Se você olhar para a nossa história, a combinação do nacionalismo com uma economia fraca pode levar a lugares muito tenebrosos. O lado bom disso é que talvez a próxima geração de líderes no Brasil e nos EUA volte a valorizar o superpoder da nossa espécie, a cooperação. E implementar políticas que promovam os sacrifícios necessários para ajudar os nossos conterrâneos a saírem da pobreza, mudar essa tendência poderosa e resistente de desigualdade, começar a sair das trincheiras. Espero que, da mesma maneira que nós fizemos mal para o mundo com esse nacionalismo, que inclusive pode se tornar fascismo se não tomarmos cuidado, espero que possamos cauterizar, mudar de direção, contornar essas tendências perigosas. Espero que tudo isso comece aqui no dia 3 de novembro, que comecemos a rejeitar essa odiável tendência nacionalista e polarizadora que temos nos EUA. As pessoas ainda olham para os EUA como uma liderança, e espero que uma vitória retumbante do Biden em novembro possa ser a fagulha de uma explosão ao redor do mundo que faça as pessoas se unirem novamente para tirar os pobres da miséria.

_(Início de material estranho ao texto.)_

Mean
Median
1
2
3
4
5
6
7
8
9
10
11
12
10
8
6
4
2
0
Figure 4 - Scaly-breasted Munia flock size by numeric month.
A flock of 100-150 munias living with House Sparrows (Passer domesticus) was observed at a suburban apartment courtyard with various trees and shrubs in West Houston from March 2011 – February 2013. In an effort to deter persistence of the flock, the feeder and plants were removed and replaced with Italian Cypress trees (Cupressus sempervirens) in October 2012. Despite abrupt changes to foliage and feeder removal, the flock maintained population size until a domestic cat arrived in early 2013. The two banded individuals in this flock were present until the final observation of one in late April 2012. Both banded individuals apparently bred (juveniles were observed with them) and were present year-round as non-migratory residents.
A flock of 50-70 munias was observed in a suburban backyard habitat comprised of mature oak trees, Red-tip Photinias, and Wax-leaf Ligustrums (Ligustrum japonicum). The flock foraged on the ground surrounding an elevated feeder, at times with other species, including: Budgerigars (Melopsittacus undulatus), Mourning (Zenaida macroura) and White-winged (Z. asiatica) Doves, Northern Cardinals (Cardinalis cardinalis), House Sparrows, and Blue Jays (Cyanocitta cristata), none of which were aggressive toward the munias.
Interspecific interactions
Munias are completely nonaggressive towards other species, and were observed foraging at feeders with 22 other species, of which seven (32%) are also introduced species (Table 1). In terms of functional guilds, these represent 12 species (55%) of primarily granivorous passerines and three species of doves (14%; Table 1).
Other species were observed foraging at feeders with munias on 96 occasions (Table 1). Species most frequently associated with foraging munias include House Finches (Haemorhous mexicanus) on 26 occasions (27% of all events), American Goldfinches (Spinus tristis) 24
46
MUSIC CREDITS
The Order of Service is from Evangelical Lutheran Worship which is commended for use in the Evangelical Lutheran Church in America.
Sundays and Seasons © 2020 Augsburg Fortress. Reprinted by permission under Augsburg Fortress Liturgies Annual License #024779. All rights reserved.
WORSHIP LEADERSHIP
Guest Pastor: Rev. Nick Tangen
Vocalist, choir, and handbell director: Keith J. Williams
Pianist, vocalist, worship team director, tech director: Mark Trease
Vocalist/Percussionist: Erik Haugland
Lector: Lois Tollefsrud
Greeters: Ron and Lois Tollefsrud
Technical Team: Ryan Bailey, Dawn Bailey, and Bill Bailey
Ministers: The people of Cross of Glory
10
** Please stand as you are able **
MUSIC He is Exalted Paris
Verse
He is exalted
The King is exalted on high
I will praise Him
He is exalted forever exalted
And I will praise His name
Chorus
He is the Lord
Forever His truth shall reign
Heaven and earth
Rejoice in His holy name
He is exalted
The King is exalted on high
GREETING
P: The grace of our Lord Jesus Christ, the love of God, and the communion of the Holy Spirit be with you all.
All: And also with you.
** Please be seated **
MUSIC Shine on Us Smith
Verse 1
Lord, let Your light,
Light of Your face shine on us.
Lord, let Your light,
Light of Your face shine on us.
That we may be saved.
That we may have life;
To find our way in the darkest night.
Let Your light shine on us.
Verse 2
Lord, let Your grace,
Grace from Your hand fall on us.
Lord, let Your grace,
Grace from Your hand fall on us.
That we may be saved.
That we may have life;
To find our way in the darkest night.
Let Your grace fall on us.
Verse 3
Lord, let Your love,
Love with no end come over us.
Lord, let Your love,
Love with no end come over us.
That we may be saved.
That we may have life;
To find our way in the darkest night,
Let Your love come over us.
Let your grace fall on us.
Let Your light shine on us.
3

Espero que, com isso, possamos aproveitar as forças uns dos outros e parar de focar nas nossas diferenças para focar no que nos une. Que seja, um momento de rejuvenescimento, de recuperação e de alianças fortes.
- Muito obrigado pela conversa, foi uma honra compartilhar ideias com você e ouvir suas reflexões sobre o mundo na pandemia e no pós-pandemia.